Wednesday, November 11, 2009

Another Batch of World Rankings

The idea of world rankings in soccer always has struck me as something of a fool's errand.

Especially when it is statistically driven ... by anything more sophisticated than who beat whom and where in the last year or so.

Certain sports lend themselves to statistical analysis ... because the numbers they generate are so enormous that, eventually, you have a sort of "truth" revealed by close study.

Baseball is the prime example of this, with 162 games in the major leagues, and 600-plus plate appearances for position players and 180-plus innings for starting pitcher. A bad player is not going to compile good numbers over that large a sample.

Basketball isn't far behind. Especially the NBA. Again, lots of games, lots of numbers.

Soccer? I am convinced that any dozen reasonably well-informed fans from anywhere on the planet are as likely to pick out the quarterfinalists of the upcoming World Cup as is the numbers-heavy system espn.com unveiled today.

The U.S.-based sports network commissioned Nate Silver, best-known now as a left-leaning but numbers-driven political analyst and blogger and, previously, as a mover in the "Baseball Prospectus" brands.

He has compiled a top-100 ranking of the world's soccer rankings for espn.com, which indicates the self-proclaimed "world-wide leader" finally is sitting up and taking notice of the sport.

I am a proponent of statistical analysis, and I give credence to the conclusions in many cases -- particularly in the two sports named above.

Soccer, however, is different. I am sure of it.

Not enough matches. Not enough matches against comparable competition. Not enough matches by the key players.

And, also, soccer is a famously fluky sport. In a goal-scarce universe, one lucky shot can lead a bad team over a good one, or a middling team over a great one.

But at the end of the World Cup, we almost all know who is going to be hanging around. And we don't need statistical analysis to tell us. We don't need a million numbers crunched.

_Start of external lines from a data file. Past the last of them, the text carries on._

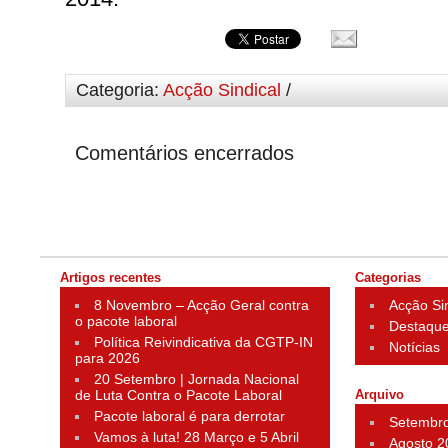
Categoria:
Acção Sindical
/
Comentários encerrados
Artigos recentes
Categorias
8 Novembro – Acção Geral contra
Acção Si
o pacote laboral
Destaqu
Política Reivindicativa da CGTP-IN
Notícias
para 2026
20 Setembro | Jornada Nacional
de Luta Contra o Pacote Laboral
Arquivo
Pacote laboral é para derrotar
Setembr
Vamos à luta! 28 Março e 5 Abril
Agosto 2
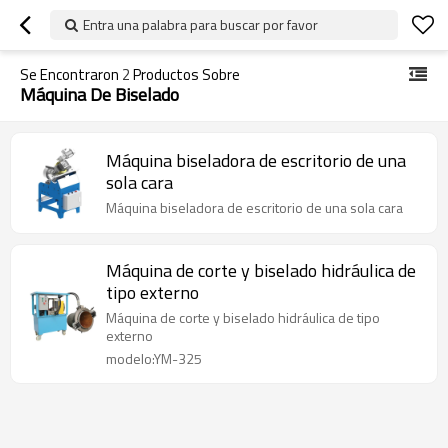
Entra una palabra para buscar por favor
Se Encontraron
2
Productos Sobre
Máquina De Biselado
Máquina biseladora de escritorio de una
sola cara
Máquina biseladora de escritorio de una sola cara
Máquina de corte y biselado hidráulica de
tipo externo
Máquina de corte y biselado hidráulica de tipo
externo
modelo:YM-325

Right this minute, I will give you six teams that will be in the quarterfinals at South Africa 2010: Brazil, Spain, England, Germany, Italy and the Netherlands.

I did that without adding up goals and comparing scores and giving points for a country's players who do well in club competition. We already know that.

What Nate Silver is doing for espn.com is interesting. It's fun. It stimulates discussion. But it doesn't tell us anything we don't already know.

There is the global elite, most of which can be depended on to go deep into the World Cup. There is the second tier of 10 or 12 nations that have a reasonably good shot of getting to the knockout phase. And there are the next 20 or so who might be in the current World Cup, but have little or no chance of surviving group play.

We all know this. Without studying statistics.

Bringing on a Big Brain like Nate Silver is an interesting concept. But I believe he has little or nothing new to tell us about the World Cup, and how it will sort out. The game resists statistical predictions much more specific than "never bet against Brazil."